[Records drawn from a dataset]
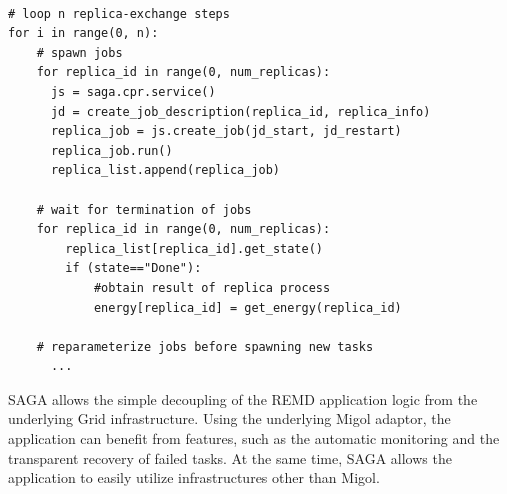 \documentclass[times, 10pt, twocolumn]{article}
\newcommand{\jhanote}[1]{ {\textcolor{red} { ***SJ: #1 }}}
\newcommand{\jhanote}[1]{}
\begin{document}
                                             
\begin{lstlisting}[style=myPythonListing, float=t, caption={\small \bf REMD-Manager: Replica Orchestration}, 
label={lst:python_saga_chkpt_reg}]

# loop n replica-exchange steps  
for i in range(0, n):     
    # spawn jobs
    for replica_id in range(0, num_replicas):
      js = saga.cpr.service()
      jd = create_job_description(replica_id, replica_info)    
      replica_job = js.create_job(jd_start, jd_restart)
      replica_job.run()
      replica_list.append(replica_job)
     
    # wait for termination of jobs
    for replica_id in range(0, num_replicas):     
        replica_list[replica_id].get_state()
        if (state=="Done"):                          
            #obtain result of replica process
            energy[replica_id] = get_energy(replica_id)
 
    # reparameterize jobs before spawning new tasks      
      ...                    
\end{lstlisting}     

SAGA allows the simple decoupling of the REMD application logic from the underlying Grid infrastructure. 
Using the underlying Migol adaptor, the application can benefit from features, such as the  automatic monitoring
and the transparent recovery of failed tasks. At the same time, SAGA allows the application to easily utilize 
infrastructures other than Migol.


\end{document}

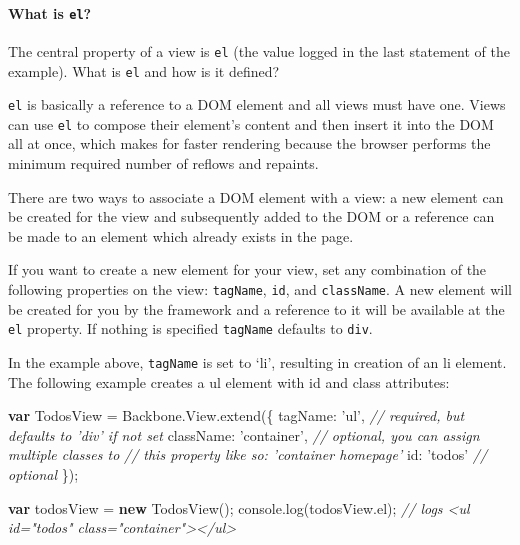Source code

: \documentclass[9pt]{book}
\newenvironment{Shaded}{}{}
\newcommand{\KeywordTok}[1]{\textcolor[rgb]{0.00,0.44,0.13}{\textbf{{#1}}}}
\newcommand{\DataTypeTok}[1]{\textcolor[rgb]{0.56,0.13,0.00}{{#1}}}
\newcommand{\StringTok}[1]{\textcolor[rgb]{0.25,0.44,0.63}{{#1}}}
\newcommand{\CommentTok}[1]{\textcolor[rgb]{0.38,0.63,0.69}{\textit{{#1}}}}
\newcommand{\OtherTok}[1]{\textcolor[rgb]{0.00,0.44,0.13}{{#1}}}
\newcommand{\FunctionTok}[1]{\textcolor[rgb]{0.02,0.16,0.49}{{#1}}}
\newcommand{\NormalTok}[1]{{#1}}
\begin{document}
\paragraph{What is \texttt{el}?}\label{what-is-el}

The central property of a view is \texttt{el} (the value logged in the
last statement of the example). What is \texttt{el} and how is it
defined?

\texttt{el} is basically a reference to a DOM element and all views must
have one. Views can use \texttt{el} to compose their element's content
and then insert it into the DOM all at once, which makes for faster
rendering because the browser performs the minimum required number of
reflows and repaints.

There are two ways to associate a DOM element with a view: a new element
can be created for the view and subsequently added to the DOM or a
reference can be made to an element which already exists in the page.

If you want to create a new element for your view, set any combination
of the following properties on the view: \texttt{tagName}, \texttt{id},
and \texttt{className}. A new element will be created for you by the
framework and a reference to it will be available at the \texttt{el}
property. If nothing is specified \texttt{tagName} defaults to
\texttt{div}.

In the example above, \texttt{tagName} is set to `li', resulting in
creation of an li element. The following example creates a ul element
with id and class attributes:

\begin{Shaded}
\begin{Highlighting}[]
\KeywordTok{var} \NormalTok{TodosView = }\OtherTok{Backbone}\NormalTok{.}\OtherTok{View}\NormalTok{.}\FunctionTok{extend}\NormalTok{(\{}
  \DataTypeTok{tagName}\NormalTok{: }\StringTok{'ul'}\NormalTok{, }\CommentTok{// required, but defaults to 'div' if not set}
  \DataTypeTok{className}\NormalTok{: }\StringTok{'container'}\NormalTok{, }\CommentTok{// optional, you can assign multiple classes to }
                          \CommentTok{// this property like so: 'container homepage'}
  \DataTypeTok{id}\NormalTok{: }\StringTok{'todos'} \CommentTok{// optional}
\NormalTok{\});}

\KeywordTok{var} \NormalTok{todosView = }\KeywordTok{new} \FunctionTok{TodosView}\NormalTok{();}
\OtherTok{console}\NormalTok{.}\FunctionTok{log}\NormalTok{(}\OtherTok{todosView}\NormalTok{.}\FunctionTok{el}\NormalTok{); }\CommentTok{// logs <ul id="todos" class="container"></ul>}
\end{Highlighting}
\end{Shaded}
\end{document}
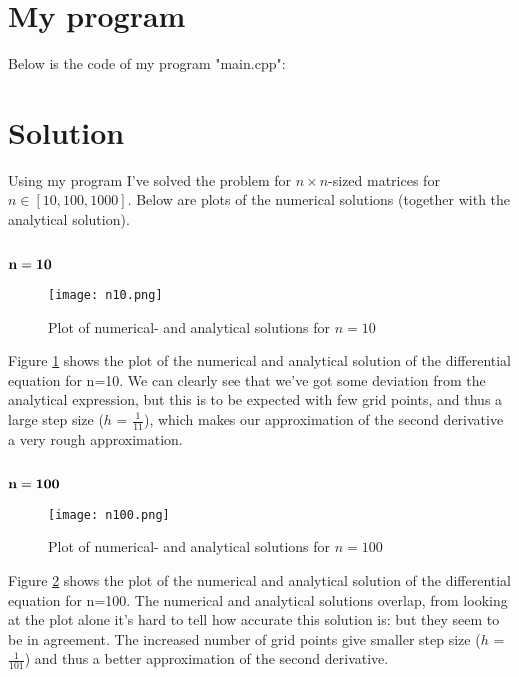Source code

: \documentclass[norsk,a4paper,12pt]{article}
\begin{document}
\section{My program}
Below is the code of my program "main.cpp": 

\small

\normalsize


\section{Solution}
Using my program I've solved the problem for $n \times n$-sized matrices for $n \in [10,100,1000]$. Below are plots of the numerical solutions (together with the analytical solution).

\subsection*{$\bf{n=10}$}
\begin{figure}[ht!]
    \centering
    \texttt{[image: n10.png]}     
    \caption{Plot of numerical- and analytical solutions for $n = 10$}
    \label{fig:plot_n10}
\end{figure}

Figure \ref{fig:plot_n10} shows the plot of the numerical and analytical solution of the differential equation for n=10. We can clearly see that we've got some deviation from the analytical expression, but this is to be expected with few grid points, and thus a large step size ($h$ = $\frac{1}{11}$), which makes our approximation of the second derivative a very rough approximation.



\subsection*{$\bf{n=100}$}
\begin{figure}[ht!]
    \centering
    \texttt{[image: n100.png]}     
    \caption{Plot of numerical- and analytical solutions for $n = 100$}
    \label{fig:plot_n100}
\end{figure}

Figure \ref{fig:plot_n100} shows the plot of the numerical and analytical solution of the differential equation for n=100. The numerical and analytical solutions overlap, from looking at the plot alone it's hard to tell how accurate this solution is: but they seem to be in agreement. The increased number of grid points give smaller step size ($h$ = $\frac{1}{101}$) and thus a better approximation of the second derivative.
\end{document}
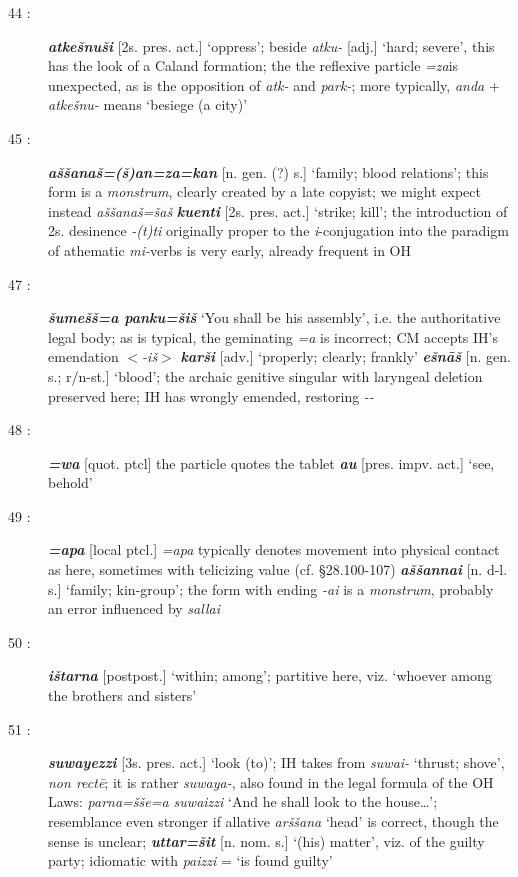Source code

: \documentclass[10pt]{article}
\newcommand{\bit}[1]{\textbf{\textit{#1}}}				%
\newcommand{\p}[1]{{\tiny[{#1}]}}					%
\newcommand{\hith}{\textsubwedge{h}}
\renewcommand{\.}[1]{\textsubdot{#1}}
\begin{document}
\begin{description}
\item[44 :] \bit{{\hith}atke\v{s}nu\v{s}i} \p{2s. pres. act.} `oppress'; beside \textit{{\hith}atku-} \p{adj.} `hard; severe', this has the look of a Caland formation; the the reflexive particle \textit{=za}is unexpected, as is the opposition of \textit{{\hith}atk-} and \textit{park-}; more typically, \textit{anda} + \textit{{\hith}atke\v{s}nu-} means `besiege (a city)'

\item[45 :] \bit{{\hith}a\v{s}\v{s}ana\v{s}=(\v{s})an=za=kan} \p{n. gen. (?) s.} `family; blood relations'; this form is a \textit{monstrum}, clearly created by a late copyist; we might expect instead \textit{{\hith}a\v{s}\v{s}ana\v{s}=\v{s}a\v{s}} \bit{kuenti} \p{2s. pres. act.} `strike; kill'; the introduction of 2s. desinence \textit{-(t)ti} originally proper to the \textit{{\hith}i}-conjugation into the paradigm of athematic \textit{mi-}verbs is very early, already frequent in OH

\item[47 :] \bit{\v{s}ume\v{s}\v{s}=a panku=\v{s}i\v{s}} `You shall be his assembly', i.e. the authoritative legal body; as is typical, the geminating \textit{=a} is incorrect; CM accepts IH's emendation $<$\textit{-i\v{s}}$>$ \bit{kar\v{s}i} \p{adv.} `properly; clearly; frankly' \bit{e\v{s}n\=a\v{s}} \p{n. gen. s.; r/n-st.} `blood'; the archaic genitive singular with laryngeal deletion preserved here; IH has wrongly emended, restoring \textit{-{\hith}-}

\item[48 :] \bit{=wa} \p{quot. ptcl} the particle quotes the tablet \bit{au} \p{pres. impv. act.} `see, behold'

\item[49 :] \bit{=apa} \p{local ptcl.} \textit{=apa} typically denotes movement into physical contact as here, sometimes with telicizing value (cf.  \S28.100-107) \bit{{\hith}a\v{s}\v{s}annai} \p{n. d-l. s.} `family; kin-group'; the form with ending \textit{-ai} is a \textit{monstrum}, probably an error influenced by \textit{sallai}

\item[50 :] \bit{i\v{s}tarna} \p{postpost.} `within; among'; partitive here, viz. `whoever among the brothers and sisters'

\item[51 :] \bit{suwayezzi} \p{3s. pres. act.} `look (to)'; IH takes from \textit{suwai-} `thrust; shove', \textit{non rect\=e}; it is rather \textit{suwaya-}, also found in the legal formula of the OH Laws: \textit{parna=\v{s}\v{s}e=a suwaizzi} `And he shall look to the house\ldots'; resemblance even stronger if allative \textit{{\hith}ar\v{s}\v{s}ana} `head' is correct, though the sense is unclear; \bit{uttar=\v{s}it} \p{n. nom. s.} `(his) matter', viz. of the guilty party; idiomatic with \textit{paizzi} = `is found guilty'


\end{description}
\end{document}
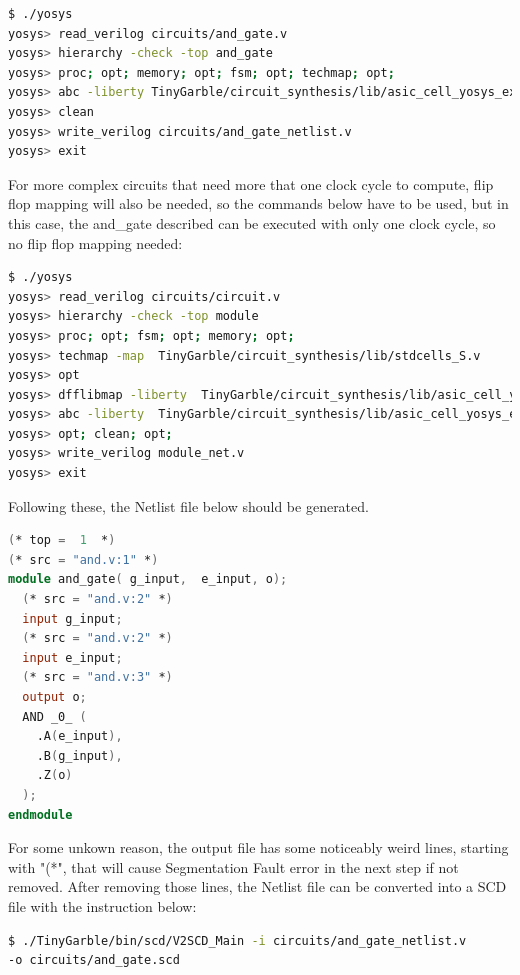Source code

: \begin{refsection}
\begin{lstlisting}[caption={Yosys instructions to compile the HDL file to a Netlist file}, language=bash, captionpos=b]
$ ./yosys
yosys> read_verilog circuits/and_gate.v
yosys> hierarchy -check -top and_gate
yosys> proc; opt; memory; opt; fsm; opt; techmap; opt;
yosys> abc -liberty TinyGarble/circuit_synthesis/lib/asic_cell_yosys_extended.lib
yosys> clean
yosys> write_verilog circuits/and_gate_netlist.v
yosys> exit					
\end{lstlisting}

For more complex circuits that need more that one clock cycle to compute, flip flop mapping will also be needed, so the commands below have to be used, but in this case, the and\_gate described can be executed with only one clock cycle, so no flip flop mapping needed:
\begin{lstlisting}[caption={Yosys instructions to compile the Verilog fiile into a Netlist one with fliip flop mapping}, language=bash, captionpos=b]
$ ./yosys
yosys> read_verilog circuits/circuit.v
yosys> hierarchy -check -top module
yosys> proc; opt; fsm; opt; memory; opt;
yosys> techmap -map  TinyGarble/circuit_synthesis/lib/stdcells_S.v
yosys> opt
yosys> dfflibmap -liberty  TinyGarble/circuit_synthesis/lib/asic_cell_yosys_extended.lib
yosys> abc -liberty  TinyGarble/circuit_synthesis/lib/asic_cell_yosys_extended.lib -script  TinyGarble/circuit_synthesis/lib/script.abc
yosys> opt; clean; opt;
yosys> write_verilog module_net.v	
yosys> exit	
\end{lstlisting}

Following these, the Netlist file below should be generated.

\begin{lstlisting}[caption={and\_gate\_netlist.v}, language=Verilog, captionpos=b]
(* top =  1  *)
(* src = "and.v:1" *)
module and_gate( g_input,  e_input, o);
  (* src = "and.v:2" *)
  input g_input;
  (* src = "and.v:2" *)
  input e_input;
  (* src = "and.v:3" *)
  output o;
  AND _0_ (
    .A(e_input),
    .B(g_input),
    .Z(o)
  );
endmodule
\end{lstlisting}

For some unkown reason, the output file has some noticeably weird lines, starting with "(*", that will cause Segmentation Fault error in the next step if not removed.
After removing those lines, the Netlist file can be converted into a SCD file with the instruction below:

\begin{lstlisting}[caption={Installation of Yosys-abc}, language=bash, captionpos=b]
$ ./TinyGarble/bin/scd/V2SCD_Main -i circuits/and_gate_netlist.v
-o circuits/and_gate.scd		
\end{lstlisting}


\end{refsection}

> _Problem_
Give the number of lines in the records that contain the string "REMD", and write nothing besides that number.

> _Answer to the exercise_
2